BEGIN

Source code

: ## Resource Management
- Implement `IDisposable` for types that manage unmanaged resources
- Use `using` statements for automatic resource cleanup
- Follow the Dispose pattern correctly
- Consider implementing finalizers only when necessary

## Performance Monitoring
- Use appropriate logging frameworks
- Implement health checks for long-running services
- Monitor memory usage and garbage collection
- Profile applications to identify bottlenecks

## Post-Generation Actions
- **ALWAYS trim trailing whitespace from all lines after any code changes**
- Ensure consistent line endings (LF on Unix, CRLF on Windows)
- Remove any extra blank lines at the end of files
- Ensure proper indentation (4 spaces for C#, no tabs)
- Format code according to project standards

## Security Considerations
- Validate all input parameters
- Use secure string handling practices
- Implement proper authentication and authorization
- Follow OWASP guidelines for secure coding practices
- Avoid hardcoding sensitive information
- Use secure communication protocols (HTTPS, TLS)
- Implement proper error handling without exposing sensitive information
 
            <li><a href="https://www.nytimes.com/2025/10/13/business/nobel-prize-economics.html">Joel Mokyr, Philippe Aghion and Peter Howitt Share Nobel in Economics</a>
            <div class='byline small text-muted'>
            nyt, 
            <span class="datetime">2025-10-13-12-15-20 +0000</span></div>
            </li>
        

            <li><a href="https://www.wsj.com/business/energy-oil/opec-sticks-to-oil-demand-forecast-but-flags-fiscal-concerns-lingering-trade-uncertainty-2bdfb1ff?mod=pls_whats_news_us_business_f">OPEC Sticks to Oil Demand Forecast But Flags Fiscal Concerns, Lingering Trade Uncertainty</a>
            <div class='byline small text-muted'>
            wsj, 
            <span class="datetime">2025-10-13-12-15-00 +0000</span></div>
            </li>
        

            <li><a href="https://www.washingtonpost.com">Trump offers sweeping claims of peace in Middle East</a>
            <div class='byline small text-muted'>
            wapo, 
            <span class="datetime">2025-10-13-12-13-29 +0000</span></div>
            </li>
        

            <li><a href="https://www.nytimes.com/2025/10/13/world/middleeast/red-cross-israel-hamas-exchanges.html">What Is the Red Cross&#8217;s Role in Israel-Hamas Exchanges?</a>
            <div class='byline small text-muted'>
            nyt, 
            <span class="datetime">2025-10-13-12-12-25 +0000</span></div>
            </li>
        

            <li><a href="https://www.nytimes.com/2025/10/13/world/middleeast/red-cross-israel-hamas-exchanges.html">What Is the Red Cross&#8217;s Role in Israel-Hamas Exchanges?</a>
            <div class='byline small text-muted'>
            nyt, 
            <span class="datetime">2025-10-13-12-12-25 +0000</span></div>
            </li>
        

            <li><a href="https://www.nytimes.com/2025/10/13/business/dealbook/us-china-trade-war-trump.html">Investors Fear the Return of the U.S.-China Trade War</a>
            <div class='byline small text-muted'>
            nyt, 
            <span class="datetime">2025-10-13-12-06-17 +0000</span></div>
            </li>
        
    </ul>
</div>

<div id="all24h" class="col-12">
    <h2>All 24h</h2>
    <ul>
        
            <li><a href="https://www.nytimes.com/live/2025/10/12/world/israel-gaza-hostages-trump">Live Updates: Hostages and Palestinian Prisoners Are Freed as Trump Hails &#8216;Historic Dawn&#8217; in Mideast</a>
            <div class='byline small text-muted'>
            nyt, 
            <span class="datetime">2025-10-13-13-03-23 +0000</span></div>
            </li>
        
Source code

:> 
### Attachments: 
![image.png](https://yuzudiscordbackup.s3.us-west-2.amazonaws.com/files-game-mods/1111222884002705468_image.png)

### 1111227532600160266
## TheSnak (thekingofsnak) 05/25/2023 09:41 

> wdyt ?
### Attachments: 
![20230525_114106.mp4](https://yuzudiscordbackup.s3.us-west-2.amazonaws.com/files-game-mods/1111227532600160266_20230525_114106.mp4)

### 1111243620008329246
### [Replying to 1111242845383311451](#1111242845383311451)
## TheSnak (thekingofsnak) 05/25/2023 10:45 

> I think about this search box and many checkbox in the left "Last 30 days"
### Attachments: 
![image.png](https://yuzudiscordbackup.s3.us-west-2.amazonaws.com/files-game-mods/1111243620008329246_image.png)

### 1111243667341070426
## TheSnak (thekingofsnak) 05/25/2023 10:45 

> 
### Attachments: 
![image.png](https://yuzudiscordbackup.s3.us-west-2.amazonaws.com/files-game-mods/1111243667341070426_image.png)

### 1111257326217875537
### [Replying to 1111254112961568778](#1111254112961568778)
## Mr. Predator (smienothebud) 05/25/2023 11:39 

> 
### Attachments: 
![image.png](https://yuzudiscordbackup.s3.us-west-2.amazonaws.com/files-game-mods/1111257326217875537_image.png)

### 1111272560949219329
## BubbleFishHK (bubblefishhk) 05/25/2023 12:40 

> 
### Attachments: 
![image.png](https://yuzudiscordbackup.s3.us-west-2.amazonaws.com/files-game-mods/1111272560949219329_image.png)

END

• Task requirements
Transcribe verbatim every line from the start of the records through the line containing "- Consider implementing", inclusive.

• Answer to the exercise
Source code

: ## Resource Management
- Implement `IDisposable` for types that manage unmanaged resources
- Use `using` statements for automatic resource cleanup
- Follow the Dispose pattern correctly
- Consider implementing finalizers only when necessary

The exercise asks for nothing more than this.